Raymond Carver - Yazmak Üstüne (On Writing)



    1960'ların ortalarında, uzun anlatı yapıtlarına dikkatimi yoğunlaştırmakta güçlük çektiğimi farketmiştim. Bu güçlük bir süre boyunca bu tür yapıtları okumak kadar yazmaya girişmekte de kendisini göstermeye devam etti. Dikkatimi uzun süre yoğunlaştırabilme becerimi kaybetmiştim; roman yazacak kadar sabrım kalmamıştı. Bu aslında karmaşık, burada sözü edilmeyecek kadar sıkıcı bir öyküdür. Ama bunun şimdi niçin şiir ve kısa öykü yazıyor olmamla oldukça yakın bağlantısı olan bir olay olduğunu düşünüyorum. Bir an önce yaz, bitir. Sallanma. Devam et. Bu olay olduğu zamanlar, yani yirmili yıllarımın sonunda, belki bütün büyük hırslarımı kaybetmişimdir. Gerçekten kaybetmişsem, iyi ki öyle olmuş derim. Hırs ve bir parça şans yazarı ileri götürmek açısından iyi şeylerdir. Çok fazla hırs ve bir terslik, ya da bütünüyle şanssızlık ise öldürücü olabilir. Yetenekli olmak gerekir.
    Bazı yazarların bir hayli yeteneği vardır; yeteneksiz bir yazar da bilmiyorum zaten. Ancak olaylara eşsiz ve keskin bir açıdan bakmak ve böyle bir bakış açısını ifade etmek için doğru bağlamı bulabilmek yetenekten başka bir şeydir. The World According to Garp kuşkusuz John Irving'e göre olağanüstü bir dünyadır. Flannery O'Connor'a göre bir başka dünya, William Faulkner'a göre bir başkası, Ernest Hemingway'e göre bir başkası vardır. Cheever, Updike, Singer, Stanley Elkin, Anne Beattie, Cynthia Ozick, Donald Barthelme, Mary Robison, William Kittredge, Barry Hannah, Ursula K. LeGuin'e göre dünyalar vardır. Her büyük ya da her iyi yazar dünyayı kendi özelliklerine göre tekrar biçimlendirir.

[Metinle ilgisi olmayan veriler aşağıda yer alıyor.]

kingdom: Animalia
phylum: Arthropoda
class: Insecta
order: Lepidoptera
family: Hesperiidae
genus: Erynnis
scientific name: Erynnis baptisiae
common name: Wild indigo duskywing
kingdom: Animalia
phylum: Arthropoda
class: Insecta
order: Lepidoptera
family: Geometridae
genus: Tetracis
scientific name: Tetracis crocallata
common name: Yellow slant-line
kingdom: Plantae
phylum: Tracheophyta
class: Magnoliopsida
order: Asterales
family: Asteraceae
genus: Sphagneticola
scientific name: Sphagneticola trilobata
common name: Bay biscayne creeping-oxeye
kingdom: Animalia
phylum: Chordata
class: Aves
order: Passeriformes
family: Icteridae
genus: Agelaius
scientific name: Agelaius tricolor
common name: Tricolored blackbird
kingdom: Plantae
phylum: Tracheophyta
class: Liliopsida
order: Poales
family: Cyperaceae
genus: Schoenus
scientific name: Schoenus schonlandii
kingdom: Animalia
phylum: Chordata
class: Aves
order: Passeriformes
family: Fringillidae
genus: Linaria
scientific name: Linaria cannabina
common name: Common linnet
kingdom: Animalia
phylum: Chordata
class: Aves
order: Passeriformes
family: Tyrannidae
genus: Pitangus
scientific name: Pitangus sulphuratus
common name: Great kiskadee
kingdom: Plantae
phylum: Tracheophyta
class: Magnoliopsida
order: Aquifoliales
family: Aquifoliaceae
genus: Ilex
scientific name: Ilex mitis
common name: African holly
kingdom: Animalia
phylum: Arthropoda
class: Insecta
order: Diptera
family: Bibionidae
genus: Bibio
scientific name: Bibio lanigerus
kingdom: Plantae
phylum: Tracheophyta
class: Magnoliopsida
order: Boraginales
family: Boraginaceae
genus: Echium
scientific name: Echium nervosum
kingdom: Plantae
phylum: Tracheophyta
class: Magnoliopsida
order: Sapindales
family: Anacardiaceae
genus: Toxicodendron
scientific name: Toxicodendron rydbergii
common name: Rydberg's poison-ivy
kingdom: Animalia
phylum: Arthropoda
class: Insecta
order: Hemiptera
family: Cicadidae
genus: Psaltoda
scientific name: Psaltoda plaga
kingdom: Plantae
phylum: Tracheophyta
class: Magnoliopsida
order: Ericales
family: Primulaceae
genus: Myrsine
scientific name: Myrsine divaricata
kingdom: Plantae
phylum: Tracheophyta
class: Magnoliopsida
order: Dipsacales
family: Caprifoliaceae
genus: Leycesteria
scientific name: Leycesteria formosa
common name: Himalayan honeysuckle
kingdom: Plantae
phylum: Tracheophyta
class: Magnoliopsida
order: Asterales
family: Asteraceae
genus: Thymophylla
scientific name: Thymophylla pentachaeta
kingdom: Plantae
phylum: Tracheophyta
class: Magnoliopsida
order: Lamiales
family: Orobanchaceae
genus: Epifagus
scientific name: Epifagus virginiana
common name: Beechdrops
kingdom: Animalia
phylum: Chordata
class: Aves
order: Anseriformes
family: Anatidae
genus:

    Üslup ile bir akrabalığı olsa da, sözünü ettiğim şey yalnızca üslup değil. Bu bir yazarın yazdığı her şeye o kendine has ve şaşmaz imzasını atması demektir. Hiç kimseye ait olmayan, yalnızca ona özgü bir dünyadır bu. Bir yazarı ötekinden ayıran şeylerden biridir. Yetenek değildir. Yeteneğe gelince, bundan çevremizde epeyce var. Fakat olaylara belli bir açıdan bakan ve bu bakış açısına sanatsal bir ifade biçimi veren bir yazar ancak kırk yılda bir çıkar ortaya.
    Isak Dinesen umutsuzluk ve karamsarlığa kapılmadan her gün bir parça yazdığını söylemişti. Bir gün bunu üçe-beşlik bir karta yazıp masamın ardındaki duvara asacağım. Duvarımda başka üçe-beşlik kartlar da var. "Anlatılan şeyin temel doğruluğu yazının BİRİCİK ahlak kuralıdır." Ezra Pound. Bu hiçbir şekilde her şey bunda yatar demek değildir, ancak bir yazarda "anlatılan şeyin temel doğruluğu varsa" yazar doğru yolda ilerliyor demektir.
    Duvarımda, üstünde Çehov'un bir öyküsünde geçen bir cümleden alınma şöyle bir alıntı yazılı bir başka kart daha var: "... ve birden her şey onun gözünde açık seçik bir hale geldi." Bu sözcükleri merak ve olasılık dolu bulurum. Basit ve yalın hallerini ve ima ettikleri o üstü örtük aydınlanma havasını severim. Niçin her şey şimdi açık seçik bir hale gelmiştir? Ne olmuştur? Her şeyden çok -şimdi ne olacaktır? Böyle ani uyanışların ardından türlü sonuçlar çıkar ortaya. Keskin bir rahatlama duygusuna -ve beklentilere- kapılırım.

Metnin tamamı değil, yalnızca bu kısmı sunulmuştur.